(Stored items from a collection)
____________

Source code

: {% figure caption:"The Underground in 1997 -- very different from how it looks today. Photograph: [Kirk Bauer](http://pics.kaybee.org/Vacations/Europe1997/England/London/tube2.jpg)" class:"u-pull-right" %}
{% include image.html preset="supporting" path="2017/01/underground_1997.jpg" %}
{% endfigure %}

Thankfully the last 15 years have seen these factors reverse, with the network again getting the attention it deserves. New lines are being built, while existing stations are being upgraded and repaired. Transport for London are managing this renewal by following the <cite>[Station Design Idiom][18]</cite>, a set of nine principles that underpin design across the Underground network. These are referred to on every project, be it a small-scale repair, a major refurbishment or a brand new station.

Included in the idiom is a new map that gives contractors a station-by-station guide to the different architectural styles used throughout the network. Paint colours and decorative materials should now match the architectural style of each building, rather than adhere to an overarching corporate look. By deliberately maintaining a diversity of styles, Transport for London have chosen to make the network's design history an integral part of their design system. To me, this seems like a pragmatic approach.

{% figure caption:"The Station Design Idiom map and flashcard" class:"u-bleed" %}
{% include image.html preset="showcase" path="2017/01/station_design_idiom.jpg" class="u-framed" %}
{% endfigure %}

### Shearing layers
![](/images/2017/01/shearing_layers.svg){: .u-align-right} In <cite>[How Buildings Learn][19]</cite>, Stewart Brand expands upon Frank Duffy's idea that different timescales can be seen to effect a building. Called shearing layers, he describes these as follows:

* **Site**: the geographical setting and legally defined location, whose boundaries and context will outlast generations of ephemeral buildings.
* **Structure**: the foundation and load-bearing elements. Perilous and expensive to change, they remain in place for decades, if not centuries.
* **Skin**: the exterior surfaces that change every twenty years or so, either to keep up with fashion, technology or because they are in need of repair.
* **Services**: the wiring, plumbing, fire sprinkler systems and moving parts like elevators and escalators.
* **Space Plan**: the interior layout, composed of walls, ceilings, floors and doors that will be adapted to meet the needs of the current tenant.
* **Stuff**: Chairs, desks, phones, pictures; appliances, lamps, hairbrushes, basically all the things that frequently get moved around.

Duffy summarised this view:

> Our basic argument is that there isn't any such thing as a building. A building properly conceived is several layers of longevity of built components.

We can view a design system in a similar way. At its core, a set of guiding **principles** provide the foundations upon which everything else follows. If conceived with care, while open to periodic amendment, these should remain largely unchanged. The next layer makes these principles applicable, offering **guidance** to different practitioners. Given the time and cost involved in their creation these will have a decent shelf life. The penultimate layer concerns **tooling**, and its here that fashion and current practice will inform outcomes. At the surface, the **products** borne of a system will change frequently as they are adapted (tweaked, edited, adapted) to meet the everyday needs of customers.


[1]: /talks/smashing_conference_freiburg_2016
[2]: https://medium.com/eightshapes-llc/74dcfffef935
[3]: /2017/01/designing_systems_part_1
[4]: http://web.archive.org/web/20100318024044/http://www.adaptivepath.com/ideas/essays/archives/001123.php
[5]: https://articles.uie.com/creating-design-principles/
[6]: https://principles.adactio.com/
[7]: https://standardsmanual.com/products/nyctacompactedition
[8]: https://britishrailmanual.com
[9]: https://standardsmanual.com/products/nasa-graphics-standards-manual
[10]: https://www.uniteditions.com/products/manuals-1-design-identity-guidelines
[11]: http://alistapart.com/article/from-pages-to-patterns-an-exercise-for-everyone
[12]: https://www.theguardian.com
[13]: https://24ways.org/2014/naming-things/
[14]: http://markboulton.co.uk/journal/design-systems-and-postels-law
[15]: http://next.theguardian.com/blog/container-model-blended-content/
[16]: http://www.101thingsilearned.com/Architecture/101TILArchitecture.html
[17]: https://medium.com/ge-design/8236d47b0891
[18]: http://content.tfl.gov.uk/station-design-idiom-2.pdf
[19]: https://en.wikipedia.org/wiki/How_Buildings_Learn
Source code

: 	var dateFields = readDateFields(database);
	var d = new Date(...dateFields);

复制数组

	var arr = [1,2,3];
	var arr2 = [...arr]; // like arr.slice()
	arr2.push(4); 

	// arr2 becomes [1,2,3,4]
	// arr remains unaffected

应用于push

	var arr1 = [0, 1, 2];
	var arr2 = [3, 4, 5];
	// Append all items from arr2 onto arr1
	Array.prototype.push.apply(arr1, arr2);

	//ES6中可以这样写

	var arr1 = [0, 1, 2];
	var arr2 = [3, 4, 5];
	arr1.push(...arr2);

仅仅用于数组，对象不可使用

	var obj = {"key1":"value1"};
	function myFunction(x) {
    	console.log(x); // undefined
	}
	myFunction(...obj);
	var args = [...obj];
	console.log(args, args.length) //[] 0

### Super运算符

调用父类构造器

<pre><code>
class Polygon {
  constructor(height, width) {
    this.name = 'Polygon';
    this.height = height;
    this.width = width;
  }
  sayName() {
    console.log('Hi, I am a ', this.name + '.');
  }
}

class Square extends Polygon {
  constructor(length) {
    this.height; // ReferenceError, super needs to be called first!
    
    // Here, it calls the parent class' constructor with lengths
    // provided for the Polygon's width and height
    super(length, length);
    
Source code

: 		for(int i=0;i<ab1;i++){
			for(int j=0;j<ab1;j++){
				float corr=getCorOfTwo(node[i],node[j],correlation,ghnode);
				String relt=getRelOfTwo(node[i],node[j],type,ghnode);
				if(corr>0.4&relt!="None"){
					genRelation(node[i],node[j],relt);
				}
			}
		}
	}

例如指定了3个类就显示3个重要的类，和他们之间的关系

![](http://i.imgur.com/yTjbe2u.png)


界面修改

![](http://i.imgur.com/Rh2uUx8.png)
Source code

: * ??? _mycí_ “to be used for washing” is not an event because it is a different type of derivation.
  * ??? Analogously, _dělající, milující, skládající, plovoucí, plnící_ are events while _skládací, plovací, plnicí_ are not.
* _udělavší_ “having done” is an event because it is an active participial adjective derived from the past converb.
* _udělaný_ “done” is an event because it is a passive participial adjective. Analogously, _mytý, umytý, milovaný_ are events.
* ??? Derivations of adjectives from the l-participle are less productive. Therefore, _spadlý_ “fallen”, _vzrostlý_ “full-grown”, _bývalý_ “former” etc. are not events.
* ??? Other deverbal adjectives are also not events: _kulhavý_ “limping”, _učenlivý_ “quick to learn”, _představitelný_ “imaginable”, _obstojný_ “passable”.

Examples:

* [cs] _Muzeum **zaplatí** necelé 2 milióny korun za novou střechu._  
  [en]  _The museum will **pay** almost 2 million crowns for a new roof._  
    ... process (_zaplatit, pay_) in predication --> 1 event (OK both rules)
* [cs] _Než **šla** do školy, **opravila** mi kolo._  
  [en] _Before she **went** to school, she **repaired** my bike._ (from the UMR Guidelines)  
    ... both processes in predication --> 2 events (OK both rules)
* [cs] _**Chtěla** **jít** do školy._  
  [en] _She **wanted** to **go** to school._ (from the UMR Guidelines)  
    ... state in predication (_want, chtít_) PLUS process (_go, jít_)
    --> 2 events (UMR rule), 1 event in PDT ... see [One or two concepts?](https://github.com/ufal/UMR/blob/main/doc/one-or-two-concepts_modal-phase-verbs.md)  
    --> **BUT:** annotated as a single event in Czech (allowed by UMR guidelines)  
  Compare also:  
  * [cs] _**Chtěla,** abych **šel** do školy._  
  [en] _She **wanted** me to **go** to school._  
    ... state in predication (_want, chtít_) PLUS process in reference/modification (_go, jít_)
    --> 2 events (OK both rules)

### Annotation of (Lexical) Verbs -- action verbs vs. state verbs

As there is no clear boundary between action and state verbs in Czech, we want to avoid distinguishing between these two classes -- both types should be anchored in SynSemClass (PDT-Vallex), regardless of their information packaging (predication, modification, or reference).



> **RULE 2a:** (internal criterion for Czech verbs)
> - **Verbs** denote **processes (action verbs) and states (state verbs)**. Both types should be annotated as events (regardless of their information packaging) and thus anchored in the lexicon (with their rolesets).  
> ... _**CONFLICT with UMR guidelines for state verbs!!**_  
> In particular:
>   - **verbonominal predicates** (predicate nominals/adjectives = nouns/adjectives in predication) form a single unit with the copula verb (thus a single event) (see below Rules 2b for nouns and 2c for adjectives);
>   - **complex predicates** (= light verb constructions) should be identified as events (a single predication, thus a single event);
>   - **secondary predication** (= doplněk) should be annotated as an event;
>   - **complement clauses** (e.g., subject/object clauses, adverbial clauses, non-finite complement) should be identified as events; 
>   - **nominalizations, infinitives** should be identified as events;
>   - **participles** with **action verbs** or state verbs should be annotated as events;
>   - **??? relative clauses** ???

____________

_PROBLEM TO WORK ON_
Only the number is wanted: how many lines in the entries above contain the word "PLUS"?

_WRITTEN REPLY_
2